La Cassazione sezione 5 con la sentenza numero 29669/2024 ha stabilito che la congruità dell’offerta risarcitoria (articolo 162-ter c.p.) deve essere espressamente motivata in caso di mancato consenso della persona offesa in quanto l’equità deve essere ancorata a parametri che consentano una valutazione di non manifesta illogicità della relativa valutazione delle esigenze compensative quanto di quelle retributive e preventive.
Fatto
Con la sentenza indicata in epigrafe, il Tribunale di Padova dichiarava non doversi procedere nei confronti dell’imputato A.C. per il reato di cui all’art. 595 cod. pen. ascritto allo stesso, in quanto estinto per condotte riparatorie.
Avverso la richiamata pronuncia del Tribunale di Padova ha proposto ricorso per cassazione il Pubblico Ministero presso il medesimo Tribunale.
Il Pubblico Ministero lamenta, in forza dell’art. 606, comma 1, lett. b) ed e), cod. proc. pen., erronea applicazione della legge penale e vizio di motivazione in relazione all’art. 162-ter cod. pen. con riguardo alla ritenuta congruità della somma offerta a titolo di riparazione del danno, pari ad euro 1.000,00, che sarebbe stata operata in via equitativa dalla decisione censurata mediante un richiamo complessivo ai molteplici fattori all’uopo operanti e non con una considerazione distinta di ciascuno di essi.
Decisione
La Cassazione ritiene che, anche con riferimento al vaglio della congruità dell’offerta di cui all’art. 162-ter cod. pen., sia necessario considerare i principi enunciati da Sez. U, n. 33864 del 23/04/2015, Sbaiz, Rv. 264240 – 01, pur con riferimento all’analogo procedimento davanti al giudice di pace e dunque all’art. 35, primo comma, del d.lgs. 28 agosto 2000, n. 274.
Nell’indicata pronuncia, in particolare, le Sezioni Unite hanno osservato che la predetta norma, nel correlare l’estinzione del reato alla valutazione di congruità del giudice, presuppone che siano state sentite le parti ma non che sia stato acquisito il consenso della persona offesa, sicché è legittima la declaratoria di estinzione del reato per intervenuta riparazione del danno qualora, pur nel dichiarato dissenso della persona offesa per l’inadeguatezza della somma di denaro posta a disposizione dell’imputato quale risarcimento, il giudice esprima una motivata valutazione di congruità della stessa con riferimento alla soddisfazione tanto delle esigenze compensative quanto di quelle retributive e preventive.
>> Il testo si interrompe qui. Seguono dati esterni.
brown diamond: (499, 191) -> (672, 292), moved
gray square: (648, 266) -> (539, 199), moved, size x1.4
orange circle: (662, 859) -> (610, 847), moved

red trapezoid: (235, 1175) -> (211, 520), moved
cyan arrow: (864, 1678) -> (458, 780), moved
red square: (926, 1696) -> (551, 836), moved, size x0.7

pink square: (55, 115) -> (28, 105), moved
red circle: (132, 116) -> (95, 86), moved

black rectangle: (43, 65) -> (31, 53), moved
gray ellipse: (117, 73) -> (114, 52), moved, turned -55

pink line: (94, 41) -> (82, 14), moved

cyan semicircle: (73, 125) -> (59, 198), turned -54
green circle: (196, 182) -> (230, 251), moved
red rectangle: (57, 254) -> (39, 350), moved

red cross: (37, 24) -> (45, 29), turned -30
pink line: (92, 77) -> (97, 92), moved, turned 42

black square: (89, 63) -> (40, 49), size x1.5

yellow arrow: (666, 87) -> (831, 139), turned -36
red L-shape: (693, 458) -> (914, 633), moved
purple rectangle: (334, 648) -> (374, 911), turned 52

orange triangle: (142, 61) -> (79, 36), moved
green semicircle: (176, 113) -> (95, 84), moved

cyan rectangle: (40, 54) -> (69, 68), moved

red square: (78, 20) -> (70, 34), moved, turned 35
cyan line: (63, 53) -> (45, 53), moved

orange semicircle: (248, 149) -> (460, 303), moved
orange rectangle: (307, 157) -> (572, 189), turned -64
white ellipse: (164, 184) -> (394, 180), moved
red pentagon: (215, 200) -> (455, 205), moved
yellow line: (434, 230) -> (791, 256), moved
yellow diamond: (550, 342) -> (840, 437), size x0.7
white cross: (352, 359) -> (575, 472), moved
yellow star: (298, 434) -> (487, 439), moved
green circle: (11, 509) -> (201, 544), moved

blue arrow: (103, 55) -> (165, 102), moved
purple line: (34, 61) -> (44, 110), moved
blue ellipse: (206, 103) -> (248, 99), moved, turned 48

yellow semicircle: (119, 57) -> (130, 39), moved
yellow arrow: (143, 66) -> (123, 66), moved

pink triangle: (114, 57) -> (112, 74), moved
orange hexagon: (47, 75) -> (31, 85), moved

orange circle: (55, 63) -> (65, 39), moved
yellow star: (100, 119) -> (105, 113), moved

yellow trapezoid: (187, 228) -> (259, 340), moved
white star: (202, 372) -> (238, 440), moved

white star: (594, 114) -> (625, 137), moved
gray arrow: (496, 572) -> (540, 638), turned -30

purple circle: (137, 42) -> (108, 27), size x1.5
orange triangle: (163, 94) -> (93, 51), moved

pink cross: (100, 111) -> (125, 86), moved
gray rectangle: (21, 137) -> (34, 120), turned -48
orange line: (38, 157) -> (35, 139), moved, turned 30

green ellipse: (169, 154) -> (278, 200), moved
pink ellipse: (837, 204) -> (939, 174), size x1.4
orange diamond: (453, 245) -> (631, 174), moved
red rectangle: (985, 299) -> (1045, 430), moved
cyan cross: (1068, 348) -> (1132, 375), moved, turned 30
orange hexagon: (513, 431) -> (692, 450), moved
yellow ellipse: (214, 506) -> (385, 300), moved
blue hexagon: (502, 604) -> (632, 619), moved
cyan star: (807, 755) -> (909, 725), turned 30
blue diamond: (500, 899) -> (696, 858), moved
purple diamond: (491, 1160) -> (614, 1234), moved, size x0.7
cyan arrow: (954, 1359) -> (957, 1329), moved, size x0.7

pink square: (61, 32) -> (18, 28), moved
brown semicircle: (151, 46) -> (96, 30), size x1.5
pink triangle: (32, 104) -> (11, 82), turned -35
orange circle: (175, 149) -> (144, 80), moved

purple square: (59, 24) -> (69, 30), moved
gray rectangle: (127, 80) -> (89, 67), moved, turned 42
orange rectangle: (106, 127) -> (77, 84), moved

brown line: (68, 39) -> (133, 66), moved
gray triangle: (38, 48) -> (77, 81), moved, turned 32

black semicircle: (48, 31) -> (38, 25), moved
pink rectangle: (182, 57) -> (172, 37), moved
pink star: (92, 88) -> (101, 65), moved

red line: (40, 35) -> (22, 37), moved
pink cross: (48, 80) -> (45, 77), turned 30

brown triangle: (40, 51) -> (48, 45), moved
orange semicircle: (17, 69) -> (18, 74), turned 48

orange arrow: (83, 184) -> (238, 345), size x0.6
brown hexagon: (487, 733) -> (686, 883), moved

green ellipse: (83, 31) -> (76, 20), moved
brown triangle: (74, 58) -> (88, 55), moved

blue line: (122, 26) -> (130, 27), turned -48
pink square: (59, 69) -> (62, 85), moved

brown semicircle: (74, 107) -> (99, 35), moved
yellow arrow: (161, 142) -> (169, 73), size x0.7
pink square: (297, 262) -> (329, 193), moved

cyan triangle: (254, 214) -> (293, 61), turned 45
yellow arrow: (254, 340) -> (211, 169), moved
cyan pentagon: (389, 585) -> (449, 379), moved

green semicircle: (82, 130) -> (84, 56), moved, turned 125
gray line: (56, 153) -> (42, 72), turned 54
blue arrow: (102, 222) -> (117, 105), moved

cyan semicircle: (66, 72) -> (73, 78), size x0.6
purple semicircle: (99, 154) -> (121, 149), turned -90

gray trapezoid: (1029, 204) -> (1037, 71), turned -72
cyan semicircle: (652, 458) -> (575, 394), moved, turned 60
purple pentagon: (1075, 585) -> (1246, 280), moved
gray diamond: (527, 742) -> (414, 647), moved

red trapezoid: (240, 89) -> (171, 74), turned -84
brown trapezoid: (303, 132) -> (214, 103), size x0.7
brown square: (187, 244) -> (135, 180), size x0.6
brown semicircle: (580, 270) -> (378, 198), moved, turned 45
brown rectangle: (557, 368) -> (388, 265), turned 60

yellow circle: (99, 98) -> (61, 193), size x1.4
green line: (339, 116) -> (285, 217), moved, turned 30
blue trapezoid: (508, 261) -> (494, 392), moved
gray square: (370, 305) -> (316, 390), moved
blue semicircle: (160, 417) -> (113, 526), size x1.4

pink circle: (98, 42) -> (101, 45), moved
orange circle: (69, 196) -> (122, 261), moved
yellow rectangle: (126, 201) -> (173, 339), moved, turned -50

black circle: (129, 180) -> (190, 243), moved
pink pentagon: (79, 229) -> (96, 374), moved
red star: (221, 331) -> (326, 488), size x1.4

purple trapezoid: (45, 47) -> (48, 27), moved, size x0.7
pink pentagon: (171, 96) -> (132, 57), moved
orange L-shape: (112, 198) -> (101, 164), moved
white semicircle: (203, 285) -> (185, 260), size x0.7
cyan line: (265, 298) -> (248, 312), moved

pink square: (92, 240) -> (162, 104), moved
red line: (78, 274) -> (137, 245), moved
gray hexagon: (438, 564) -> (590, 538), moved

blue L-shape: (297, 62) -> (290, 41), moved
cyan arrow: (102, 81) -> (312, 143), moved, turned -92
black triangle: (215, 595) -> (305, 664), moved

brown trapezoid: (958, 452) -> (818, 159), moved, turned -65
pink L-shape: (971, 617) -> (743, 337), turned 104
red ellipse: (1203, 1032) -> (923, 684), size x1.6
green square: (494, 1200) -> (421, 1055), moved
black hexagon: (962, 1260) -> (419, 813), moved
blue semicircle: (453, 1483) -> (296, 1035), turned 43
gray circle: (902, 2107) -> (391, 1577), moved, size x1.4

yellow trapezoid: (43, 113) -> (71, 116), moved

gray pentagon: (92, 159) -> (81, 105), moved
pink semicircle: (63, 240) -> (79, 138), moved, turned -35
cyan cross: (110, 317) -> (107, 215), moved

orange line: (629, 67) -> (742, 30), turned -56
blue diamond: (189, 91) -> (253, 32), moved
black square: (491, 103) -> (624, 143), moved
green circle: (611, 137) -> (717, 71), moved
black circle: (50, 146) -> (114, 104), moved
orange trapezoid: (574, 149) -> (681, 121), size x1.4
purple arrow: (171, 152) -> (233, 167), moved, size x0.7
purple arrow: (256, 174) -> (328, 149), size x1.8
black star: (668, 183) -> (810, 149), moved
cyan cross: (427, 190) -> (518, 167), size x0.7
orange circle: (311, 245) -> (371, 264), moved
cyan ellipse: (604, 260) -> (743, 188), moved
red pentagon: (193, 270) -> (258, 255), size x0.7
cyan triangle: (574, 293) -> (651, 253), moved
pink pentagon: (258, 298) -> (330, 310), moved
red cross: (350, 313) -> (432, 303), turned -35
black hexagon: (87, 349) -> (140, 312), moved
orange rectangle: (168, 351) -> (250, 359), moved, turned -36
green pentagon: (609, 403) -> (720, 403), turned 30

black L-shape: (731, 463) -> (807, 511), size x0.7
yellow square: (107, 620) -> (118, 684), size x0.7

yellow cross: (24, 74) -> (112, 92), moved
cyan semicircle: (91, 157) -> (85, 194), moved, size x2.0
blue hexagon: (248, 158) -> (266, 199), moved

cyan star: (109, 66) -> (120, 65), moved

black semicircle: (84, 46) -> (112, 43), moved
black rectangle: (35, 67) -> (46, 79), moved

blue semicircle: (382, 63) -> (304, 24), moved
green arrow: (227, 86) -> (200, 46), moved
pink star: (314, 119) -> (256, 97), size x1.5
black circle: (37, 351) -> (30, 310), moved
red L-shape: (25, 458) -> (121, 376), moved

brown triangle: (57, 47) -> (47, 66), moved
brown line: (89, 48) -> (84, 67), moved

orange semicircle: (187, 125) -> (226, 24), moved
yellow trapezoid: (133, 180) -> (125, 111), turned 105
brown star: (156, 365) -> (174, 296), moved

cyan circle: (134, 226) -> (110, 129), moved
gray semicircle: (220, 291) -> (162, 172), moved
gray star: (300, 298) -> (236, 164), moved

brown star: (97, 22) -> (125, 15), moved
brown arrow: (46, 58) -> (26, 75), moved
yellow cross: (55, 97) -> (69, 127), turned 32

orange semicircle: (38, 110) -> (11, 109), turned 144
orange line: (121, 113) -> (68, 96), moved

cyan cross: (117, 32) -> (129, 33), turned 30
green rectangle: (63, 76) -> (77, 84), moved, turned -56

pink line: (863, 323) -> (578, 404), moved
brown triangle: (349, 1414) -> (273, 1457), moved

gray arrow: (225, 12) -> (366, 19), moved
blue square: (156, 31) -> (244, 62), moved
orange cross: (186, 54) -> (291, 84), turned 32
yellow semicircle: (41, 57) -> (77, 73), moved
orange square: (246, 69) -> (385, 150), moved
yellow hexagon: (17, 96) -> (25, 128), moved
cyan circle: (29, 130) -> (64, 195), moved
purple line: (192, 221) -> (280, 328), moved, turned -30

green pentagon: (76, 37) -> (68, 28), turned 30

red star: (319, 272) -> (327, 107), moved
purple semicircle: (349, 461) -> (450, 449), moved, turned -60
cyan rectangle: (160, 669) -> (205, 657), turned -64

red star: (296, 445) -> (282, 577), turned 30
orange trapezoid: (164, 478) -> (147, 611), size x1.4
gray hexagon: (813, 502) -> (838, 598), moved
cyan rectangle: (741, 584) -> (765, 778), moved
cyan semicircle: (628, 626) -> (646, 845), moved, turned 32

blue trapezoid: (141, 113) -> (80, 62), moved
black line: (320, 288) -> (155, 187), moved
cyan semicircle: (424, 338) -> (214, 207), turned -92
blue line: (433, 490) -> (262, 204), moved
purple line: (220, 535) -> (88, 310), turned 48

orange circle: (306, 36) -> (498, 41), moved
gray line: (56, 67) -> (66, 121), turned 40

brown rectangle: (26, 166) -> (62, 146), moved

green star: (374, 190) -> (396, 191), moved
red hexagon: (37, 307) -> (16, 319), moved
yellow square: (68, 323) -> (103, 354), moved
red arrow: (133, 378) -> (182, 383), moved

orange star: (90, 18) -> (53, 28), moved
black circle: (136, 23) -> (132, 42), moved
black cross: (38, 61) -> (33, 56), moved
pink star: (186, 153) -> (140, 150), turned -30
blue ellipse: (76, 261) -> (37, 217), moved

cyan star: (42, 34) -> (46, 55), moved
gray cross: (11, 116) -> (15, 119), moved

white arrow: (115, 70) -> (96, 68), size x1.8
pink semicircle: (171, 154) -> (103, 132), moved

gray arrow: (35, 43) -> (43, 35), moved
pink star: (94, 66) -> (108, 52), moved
Orbene, la pronuncia impugnata, a differenza di quanto assunto dal Pubblico Ministero ricorrente, appare adeguatamente argomentata quanto alla soddisfazione delle esigenze retributive e preventive, laddove la stessa ha posto in rilievo che l’imputato ha eliminato il post diffamatorio, e che la circostanza che vi sono ancora commenti sul web non può essere addebitata allo stesso.
È invece fondata la doglianza del Pubblico Ministero articolata nel secondo motivo poiché l’offerta di euro 1.000,00 è stata ritenuta equa in maniera assertiva, con una decisione che non consente di comprendere se il giudice del merito ha congruamente vagliato le esigenze, anche compensative, che devono essere soddisfatte.
E ciò vieppiù a fronte, come nella fattispecie in esame, di un’opposizione che era stata manifestata sia dalla persona offesa che dal Pubblico Ministero rispetto all’offerta presentata dall’imputato, ciò che imponeva un pregnante onere motivazionale sull’idoneità della somma a soddisfare le esigenze compensative dell’offesa arrecata alla reputazione della persona offesa.
Va ribadito infatti, a riguardo, che anche l’equità deve essere ancorata a parametri che consentano una valutazione della non manifesta illogicità della relativa valutazione che, come è noto, ai fini della considerazione del danno subito dalla persona lesa nella propria reputazione da una condotta diffamatoria deve essere riguardato tenendo conto della diffusione della notizia, dell’entità dell’offesa alla reputazione e della posizione sociale della vittima (Sez. 3 civ., n. 25420 del 26/10/2017, Rv. 646634 – 04).